“Everyone has a plan until they get punched in the face.” — Mike Tyson
Tyson knew a thing or two about fast reactions to external events.
I first learned about the OODA loop from a Marine veteran at Amazon. In management, I’ve rarely met people who know it — and even more rarely people who actually use it. But Amazon borrowed heavily from military strategy and actively hired former military, so it was a normal part of the operating culture there.
What’s the OODA loop?
The concept was described by John R. Boyd in 1987, in his paper “An Organic Design for Command and Control.” Originally developed for fighter pilots, it later spread into general US military doctrine.
OODA stands for:
- Observe — gather information
- Orient — interpret what you’re seeing
- Decide — choose a course of action
- Act — execute
Its primary use case: complex, volatile situations with high uncertainty. Boxing. A startup in AI. Anywhere you don’t have enough data, things are unclear, and someone is trying to do something that might hit you in the face.
If you’re in a calm, highly regulated environment where competitors never show up and you can move at the speed of a tortoise — skip this post. Although, honestly, I’m not sure many such places are left.
The Orient phase: where most organizations fail
Most articles about OODA focus on speed. “Go through the cycle faster than your opponent.” That’s true — but it’s only one dimension.
The phase that’s misunderstood the most is Orient — interpretation.

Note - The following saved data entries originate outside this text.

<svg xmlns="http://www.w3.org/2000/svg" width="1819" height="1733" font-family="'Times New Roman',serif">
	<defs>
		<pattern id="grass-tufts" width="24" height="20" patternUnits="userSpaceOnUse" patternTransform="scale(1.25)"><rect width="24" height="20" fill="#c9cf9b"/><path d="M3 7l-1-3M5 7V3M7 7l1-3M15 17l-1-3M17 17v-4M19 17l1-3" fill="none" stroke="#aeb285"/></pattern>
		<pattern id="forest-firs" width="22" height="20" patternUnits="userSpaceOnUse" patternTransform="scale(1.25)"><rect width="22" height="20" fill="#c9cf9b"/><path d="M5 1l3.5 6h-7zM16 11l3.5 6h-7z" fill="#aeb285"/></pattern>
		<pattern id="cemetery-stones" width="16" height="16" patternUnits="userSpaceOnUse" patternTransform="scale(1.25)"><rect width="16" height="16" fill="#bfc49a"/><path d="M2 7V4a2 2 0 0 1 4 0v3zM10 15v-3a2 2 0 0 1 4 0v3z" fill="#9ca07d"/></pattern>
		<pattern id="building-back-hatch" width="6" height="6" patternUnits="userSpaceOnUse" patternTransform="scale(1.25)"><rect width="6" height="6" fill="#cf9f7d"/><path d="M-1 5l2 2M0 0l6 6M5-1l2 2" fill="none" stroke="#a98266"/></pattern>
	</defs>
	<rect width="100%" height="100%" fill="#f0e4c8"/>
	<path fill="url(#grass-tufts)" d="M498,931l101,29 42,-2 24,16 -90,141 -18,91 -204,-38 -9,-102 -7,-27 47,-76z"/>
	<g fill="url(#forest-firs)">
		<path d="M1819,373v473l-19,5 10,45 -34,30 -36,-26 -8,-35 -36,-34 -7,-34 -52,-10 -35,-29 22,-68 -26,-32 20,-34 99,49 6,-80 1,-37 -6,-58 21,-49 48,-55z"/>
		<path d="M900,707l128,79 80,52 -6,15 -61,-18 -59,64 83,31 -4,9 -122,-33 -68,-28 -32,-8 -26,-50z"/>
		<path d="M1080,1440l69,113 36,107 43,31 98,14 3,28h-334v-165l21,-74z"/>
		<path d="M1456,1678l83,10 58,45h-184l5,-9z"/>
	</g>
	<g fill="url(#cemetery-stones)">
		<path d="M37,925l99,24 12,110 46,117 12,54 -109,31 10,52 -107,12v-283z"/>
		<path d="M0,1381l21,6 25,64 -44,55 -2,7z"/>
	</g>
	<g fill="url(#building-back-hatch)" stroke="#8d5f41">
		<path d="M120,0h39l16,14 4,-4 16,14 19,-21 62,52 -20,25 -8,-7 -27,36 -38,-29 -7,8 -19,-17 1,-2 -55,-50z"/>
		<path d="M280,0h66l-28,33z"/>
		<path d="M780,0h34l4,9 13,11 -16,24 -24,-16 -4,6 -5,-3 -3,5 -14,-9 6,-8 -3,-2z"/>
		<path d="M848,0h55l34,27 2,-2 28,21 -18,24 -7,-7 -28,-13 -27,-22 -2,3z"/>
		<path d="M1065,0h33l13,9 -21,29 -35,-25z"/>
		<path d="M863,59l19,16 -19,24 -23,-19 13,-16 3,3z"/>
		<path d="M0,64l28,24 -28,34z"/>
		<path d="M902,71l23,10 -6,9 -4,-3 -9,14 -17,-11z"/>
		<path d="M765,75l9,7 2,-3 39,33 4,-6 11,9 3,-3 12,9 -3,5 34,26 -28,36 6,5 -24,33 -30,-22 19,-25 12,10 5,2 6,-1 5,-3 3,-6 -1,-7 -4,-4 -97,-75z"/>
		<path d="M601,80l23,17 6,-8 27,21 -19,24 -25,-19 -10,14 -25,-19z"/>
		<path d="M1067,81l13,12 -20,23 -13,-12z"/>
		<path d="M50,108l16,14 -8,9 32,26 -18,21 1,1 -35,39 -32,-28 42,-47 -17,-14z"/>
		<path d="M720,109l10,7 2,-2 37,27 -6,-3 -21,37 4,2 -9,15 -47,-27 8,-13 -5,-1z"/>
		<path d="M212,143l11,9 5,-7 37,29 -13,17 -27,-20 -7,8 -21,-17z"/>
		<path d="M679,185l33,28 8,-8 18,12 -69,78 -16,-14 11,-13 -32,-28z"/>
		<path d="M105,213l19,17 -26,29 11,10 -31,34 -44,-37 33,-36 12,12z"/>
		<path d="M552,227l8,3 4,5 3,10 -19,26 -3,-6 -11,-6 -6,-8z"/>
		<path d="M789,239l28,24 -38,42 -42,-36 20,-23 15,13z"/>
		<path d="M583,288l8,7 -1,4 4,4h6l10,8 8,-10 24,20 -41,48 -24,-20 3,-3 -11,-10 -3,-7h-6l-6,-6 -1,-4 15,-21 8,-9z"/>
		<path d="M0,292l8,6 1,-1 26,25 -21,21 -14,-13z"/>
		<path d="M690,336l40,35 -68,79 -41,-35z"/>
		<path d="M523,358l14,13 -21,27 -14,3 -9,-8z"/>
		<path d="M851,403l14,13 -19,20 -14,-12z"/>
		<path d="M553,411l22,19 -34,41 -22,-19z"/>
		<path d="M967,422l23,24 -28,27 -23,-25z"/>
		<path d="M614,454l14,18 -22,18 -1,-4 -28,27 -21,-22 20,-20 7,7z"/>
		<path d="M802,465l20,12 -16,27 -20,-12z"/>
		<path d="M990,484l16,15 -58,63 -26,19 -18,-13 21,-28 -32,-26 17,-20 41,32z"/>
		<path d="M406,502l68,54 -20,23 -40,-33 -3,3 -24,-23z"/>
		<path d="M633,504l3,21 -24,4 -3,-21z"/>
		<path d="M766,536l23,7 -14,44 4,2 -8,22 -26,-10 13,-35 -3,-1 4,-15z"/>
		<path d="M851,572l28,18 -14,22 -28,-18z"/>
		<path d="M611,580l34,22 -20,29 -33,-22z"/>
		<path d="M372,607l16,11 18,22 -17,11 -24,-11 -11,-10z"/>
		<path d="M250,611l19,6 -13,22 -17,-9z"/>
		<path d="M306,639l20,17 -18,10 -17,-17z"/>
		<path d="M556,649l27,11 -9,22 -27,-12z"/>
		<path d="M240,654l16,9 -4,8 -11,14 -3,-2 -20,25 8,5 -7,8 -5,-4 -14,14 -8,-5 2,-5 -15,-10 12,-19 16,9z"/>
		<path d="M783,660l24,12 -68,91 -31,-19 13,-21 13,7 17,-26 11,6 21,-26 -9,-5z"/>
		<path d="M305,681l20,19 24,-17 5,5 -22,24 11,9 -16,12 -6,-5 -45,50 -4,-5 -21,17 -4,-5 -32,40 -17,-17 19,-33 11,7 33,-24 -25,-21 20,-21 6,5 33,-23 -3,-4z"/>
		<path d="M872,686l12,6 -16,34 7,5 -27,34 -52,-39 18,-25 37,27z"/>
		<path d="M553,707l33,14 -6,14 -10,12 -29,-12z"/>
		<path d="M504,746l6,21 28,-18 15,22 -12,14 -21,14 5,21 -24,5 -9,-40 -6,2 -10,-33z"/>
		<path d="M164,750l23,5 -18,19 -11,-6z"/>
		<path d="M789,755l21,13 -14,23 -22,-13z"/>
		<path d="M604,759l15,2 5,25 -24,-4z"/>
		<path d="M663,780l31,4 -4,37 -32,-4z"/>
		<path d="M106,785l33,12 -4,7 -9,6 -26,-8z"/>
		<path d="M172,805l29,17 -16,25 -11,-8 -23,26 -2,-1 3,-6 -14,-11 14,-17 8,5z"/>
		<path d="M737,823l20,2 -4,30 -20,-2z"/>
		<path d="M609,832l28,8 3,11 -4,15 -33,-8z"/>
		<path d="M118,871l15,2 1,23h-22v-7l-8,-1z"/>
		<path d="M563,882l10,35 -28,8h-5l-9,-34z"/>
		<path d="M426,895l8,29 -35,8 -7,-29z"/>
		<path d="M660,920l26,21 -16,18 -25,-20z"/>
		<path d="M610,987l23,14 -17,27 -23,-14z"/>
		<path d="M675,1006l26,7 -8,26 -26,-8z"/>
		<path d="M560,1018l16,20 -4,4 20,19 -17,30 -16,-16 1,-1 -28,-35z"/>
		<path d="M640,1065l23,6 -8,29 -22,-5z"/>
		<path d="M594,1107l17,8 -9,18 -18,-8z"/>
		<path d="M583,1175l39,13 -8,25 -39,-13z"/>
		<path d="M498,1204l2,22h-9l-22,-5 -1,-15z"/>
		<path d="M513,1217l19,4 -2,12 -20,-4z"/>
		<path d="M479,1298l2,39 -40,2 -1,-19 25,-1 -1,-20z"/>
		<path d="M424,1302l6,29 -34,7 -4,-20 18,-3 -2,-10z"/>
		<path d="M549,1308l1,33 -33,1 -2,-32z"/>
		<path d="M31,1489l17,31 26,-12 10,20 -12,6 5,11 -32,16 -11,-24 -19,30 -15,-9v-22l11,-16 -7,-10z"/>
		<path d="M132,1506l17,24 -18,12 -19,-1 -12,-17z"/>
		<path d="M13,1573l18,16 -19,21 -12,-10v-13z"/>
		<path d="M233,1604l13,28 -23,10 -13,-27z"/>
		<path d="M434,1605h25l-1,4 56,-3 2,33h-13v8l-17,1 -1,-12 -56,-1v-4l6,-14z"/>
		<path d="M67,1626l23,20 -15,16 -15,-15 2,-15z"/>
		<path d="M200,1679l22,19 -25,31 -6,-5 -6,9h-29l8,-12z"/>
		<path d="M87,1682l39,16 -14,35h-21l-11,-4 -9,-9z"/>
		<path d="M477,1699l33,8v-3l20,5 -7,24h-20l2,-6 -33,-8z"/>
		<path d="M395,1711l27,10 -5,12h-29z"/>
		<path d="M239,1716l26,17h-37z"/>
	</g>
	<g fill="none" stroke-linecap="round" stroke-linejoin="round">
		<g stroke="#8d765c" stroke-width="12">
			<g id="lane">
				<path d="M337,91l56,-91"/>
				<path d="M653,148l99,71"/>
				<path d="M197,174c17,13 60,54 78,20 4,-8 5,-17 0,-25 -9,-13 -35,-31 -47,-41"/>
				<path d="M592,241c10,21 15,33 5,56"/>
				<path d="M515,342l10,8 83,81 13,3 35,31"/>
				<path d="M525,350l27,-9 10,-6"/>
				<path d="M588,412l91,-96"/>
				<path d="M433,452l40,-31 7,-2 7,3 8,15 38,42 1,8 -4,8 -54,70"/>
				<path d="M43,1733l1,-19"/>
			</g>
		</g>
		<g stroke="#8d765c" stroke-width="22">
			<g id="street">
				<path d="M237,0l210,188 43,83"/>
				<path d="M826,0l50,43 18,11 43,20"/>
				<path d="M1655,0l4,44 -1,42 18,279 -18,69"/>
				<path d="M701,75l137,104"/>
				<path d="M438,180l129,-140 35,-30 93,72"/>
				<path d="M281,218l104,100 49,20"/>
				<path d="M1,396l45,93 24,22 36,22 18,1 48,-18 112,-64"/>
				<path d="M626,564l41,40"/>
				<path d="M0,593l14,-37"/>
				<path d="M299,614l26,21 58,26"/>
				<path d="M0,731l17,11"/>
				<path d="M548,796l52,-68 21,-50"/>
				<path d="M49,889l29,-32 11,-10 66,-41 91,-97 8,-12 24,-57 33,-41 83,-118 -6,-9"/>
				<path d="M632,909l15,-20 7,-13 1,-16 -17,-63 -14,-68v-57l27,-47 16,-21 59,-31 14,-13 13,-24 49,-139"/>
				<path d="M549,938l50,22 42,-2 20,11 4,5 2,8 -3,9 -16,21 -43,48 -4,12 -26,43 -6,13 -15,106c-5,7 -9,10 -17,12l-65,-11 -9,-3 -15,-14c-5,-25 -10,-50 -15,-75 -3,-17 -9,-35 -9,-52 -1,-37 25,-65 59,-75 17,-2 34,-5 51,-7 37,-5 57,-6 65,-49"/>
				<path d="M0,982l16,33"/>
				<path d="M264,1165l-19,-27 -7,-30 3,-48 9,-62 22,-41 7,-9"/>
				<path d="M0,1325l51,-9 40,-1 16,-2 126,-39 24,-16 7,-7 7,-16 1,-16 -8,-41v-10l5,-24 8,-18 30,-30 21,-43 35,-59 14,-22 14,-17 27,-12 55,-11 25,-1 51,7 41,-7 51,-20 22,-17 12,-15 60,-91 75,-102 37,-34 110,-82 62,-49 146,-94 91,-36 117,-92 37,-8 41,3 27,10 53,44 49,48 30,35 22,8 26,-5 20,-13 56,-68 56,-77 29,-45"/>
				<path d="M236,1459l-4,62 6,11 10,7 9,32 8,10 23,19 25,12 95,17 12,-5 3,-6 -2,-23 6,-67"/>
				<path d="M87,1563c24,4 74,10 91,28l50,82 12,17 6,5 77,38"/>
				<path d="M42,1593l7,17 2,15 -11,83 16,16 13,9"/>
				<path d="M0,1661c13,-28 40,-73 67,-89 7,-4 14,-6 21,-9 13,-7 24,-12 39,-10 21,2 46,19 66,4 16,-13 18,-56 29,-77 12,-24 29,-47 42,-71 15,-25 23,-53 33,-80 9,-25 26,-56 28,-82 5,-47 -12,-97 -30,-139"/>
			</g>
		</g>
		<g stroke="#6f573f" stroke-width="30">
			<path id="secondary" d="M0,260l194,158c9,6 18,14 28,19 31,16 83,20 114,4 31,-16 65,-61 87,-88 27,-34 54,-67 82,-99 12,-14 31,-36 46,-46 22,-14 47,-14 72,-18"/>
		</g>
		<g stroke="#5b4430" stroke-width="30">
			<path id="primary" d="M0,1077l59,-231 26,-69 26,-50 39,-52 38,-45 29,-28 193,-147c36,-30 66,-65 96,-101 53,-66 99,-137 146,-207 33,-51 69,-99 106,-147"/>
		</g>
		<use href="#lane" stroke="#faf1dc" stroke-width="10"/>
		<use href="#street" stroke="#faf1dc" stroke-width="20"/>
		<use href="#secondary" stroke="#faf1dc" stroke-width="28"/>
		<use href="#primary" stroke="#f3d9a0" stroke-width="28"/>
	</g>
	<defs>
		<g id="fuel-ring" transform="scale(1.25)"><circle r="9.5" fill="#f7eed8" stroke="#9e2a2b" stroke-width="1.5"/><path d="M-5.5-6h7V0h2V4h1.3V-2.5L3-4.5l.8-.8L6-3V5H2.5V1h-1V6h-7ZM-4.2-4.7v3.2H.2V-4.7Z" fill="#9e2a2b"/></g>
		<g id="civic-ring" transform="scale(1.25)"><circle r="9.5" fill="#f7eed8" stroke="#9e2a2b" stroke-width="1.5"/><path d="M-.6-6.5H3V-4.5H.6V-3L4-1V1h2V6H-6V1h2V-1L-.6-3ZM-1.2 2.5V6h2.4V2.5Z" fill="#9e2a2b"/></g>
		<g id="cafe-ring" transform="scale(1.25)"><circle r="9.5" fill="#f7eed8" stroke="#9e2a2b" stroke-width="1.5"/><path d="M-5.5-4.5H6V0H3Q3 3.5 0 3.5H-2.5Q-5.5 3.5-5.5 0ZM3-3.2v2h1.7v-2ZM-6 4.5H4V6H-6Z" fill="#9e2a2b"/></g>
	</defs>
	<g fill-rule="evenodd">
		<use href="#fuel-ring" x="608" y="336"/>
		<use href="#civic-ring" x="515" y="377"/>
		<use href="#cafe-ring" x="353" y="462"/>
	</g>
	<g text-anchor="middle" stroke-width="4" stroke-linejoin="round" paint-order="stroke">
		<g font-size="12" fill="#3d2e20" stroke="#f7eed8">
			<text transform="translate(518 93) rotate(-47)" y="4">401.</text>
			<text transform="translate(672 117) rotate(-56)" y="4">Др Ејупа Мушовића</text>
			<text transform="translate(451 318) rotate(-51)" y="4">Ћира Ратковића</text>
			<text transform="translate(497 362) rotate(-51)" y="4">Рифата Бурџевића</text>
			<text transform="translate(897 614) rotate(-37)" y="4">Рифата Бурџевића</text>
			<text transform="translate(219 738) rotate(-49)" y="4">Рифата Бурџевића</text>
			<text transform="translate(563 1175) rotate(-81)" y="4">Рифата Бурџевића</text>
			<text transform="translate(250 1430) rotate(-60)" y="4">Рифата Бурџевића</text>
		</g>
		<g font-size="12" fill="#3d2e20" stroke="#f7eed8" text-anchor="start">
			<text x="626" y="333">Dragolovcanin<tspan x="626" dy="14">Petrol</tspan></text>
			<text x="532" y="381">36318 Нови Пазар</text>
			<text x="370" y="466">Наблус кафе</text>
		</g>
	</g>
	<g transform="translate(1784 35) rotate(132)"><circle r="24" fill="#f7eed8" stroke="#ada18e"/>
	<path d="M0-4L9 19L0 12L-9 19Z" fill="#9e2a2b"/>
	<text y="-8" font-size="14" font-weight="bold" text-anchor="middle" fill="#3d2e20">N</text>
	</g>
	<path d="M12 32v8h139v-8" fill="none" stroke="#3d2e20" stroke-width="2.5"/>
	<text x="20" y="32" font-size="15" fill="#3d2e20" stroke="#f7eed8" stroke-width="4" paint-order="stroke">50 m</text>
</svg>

“The way to win in a battle according to military science is to know the rhythms of the specific opponents, and use rhythms that your opponents do not expect.” — Miyamoto Musashi
If you look at Boyd’s original diagram, Orient is the most complex phase. It includes your worldview, your knowledge of the current state of the entire system, your previous experience, and cross-cultural context.
Two different companies — or even two teams within the same company — will look at the same data and see different things.
One team might see a signal to try something new. The other might see a threat.
Why interpretation matters more than data
Here’s the simple truth: you never have enough data to make a perfect decision. There’s never enough time to gather everything. And sometimes it’s simply impossible.
So you have to fill in the gaps from previous knowledge and context.
The quality of that gap-filling — that’s what separates a monkey reacting to a stimulus from a pilot who sees the whole battlefield. At Amazon, a similar concept was called “dealing with ambiguity” — a mandatory skill for managers and project leaders.
The four Orient mistakes I see everywhere
1. Stuck on gathering
“We don’t fully understand yet. We need more data.”
This is the most common pathology. The team that spends three months researching instead of running a two-week experiment. Amazon solved this with daily key metric reports delivered to every manager’s inbox, plus a benchmarking team that brought competitive and market data.
2. Ignoring context — or choosing the convenient metric
You know those companies with a dozen dashboards and hundreds of metrics, but nobody knows what to do with them? Decisions are made “data-driven,” but without context or clear interpretation. In practice, someone picks the metric that supports their preferred conclusion.
3. Using outdated mental models
“The company has always done it this way.” Or: “Competitors won’t come up with anything new.”
Kodak was one of the first companies to notice digital cameras. But their position, shaped by decades of film camera success, led them to essentially ignore digital. The cameras weren’t as good as film — but they offered convenience. Kodak ignored that. Now Kodak is a history lesson.
4. Ignoring organizational and cultural context
The classic: launching a product in another country without considering local norms. Or starting an initiative that goes against the founders’ core beliefs. Or doing something that’s unacceptable in your industry right now.
The three everyday OODA pathologies
Beyond Orient, the other phases have their own failure modes:
No observation data — or data arrives too late. You’re making decisions with yesterday’s information about today’s problem. Plus, observations almost never account for the environment. You’re not playing in a vacuum.
Decision paralysis — the inability to commit. The main symptom: scope bloat. A simple question expands into a six-month initiative. The fix is always the same: shrink the decision. Ask: “What’s critical right now?” One small, weighted decision today beats a grand initiative that arrives three months late.
No feedback after action — my personal favorite. You did the thing. You didn’t look at the results critically. Nothing changed. “Good enough.” Note: in Boyd’s original diagram, feedback returns to Observation from every phase — not just after Action.
OODA is a lifestyle, not a framework
The OODA loop is not a tool you implement once and occasionally tune. It’s a set of values and approaches to work that help you make better decisions at high speed under data scarcity.
It’s a style of operating.
And in an era where AI is accelerating the speed of change while increasing the complexity of every system — the ability to orient, not just observe, is what separates leaders from operators.
I learned OODA from military veterans at Amazon. I practice it daily running Finsi. The specific framework doesn’t matter — what matters is building the muscle to interpret signals under pressure and act before the picture is complete.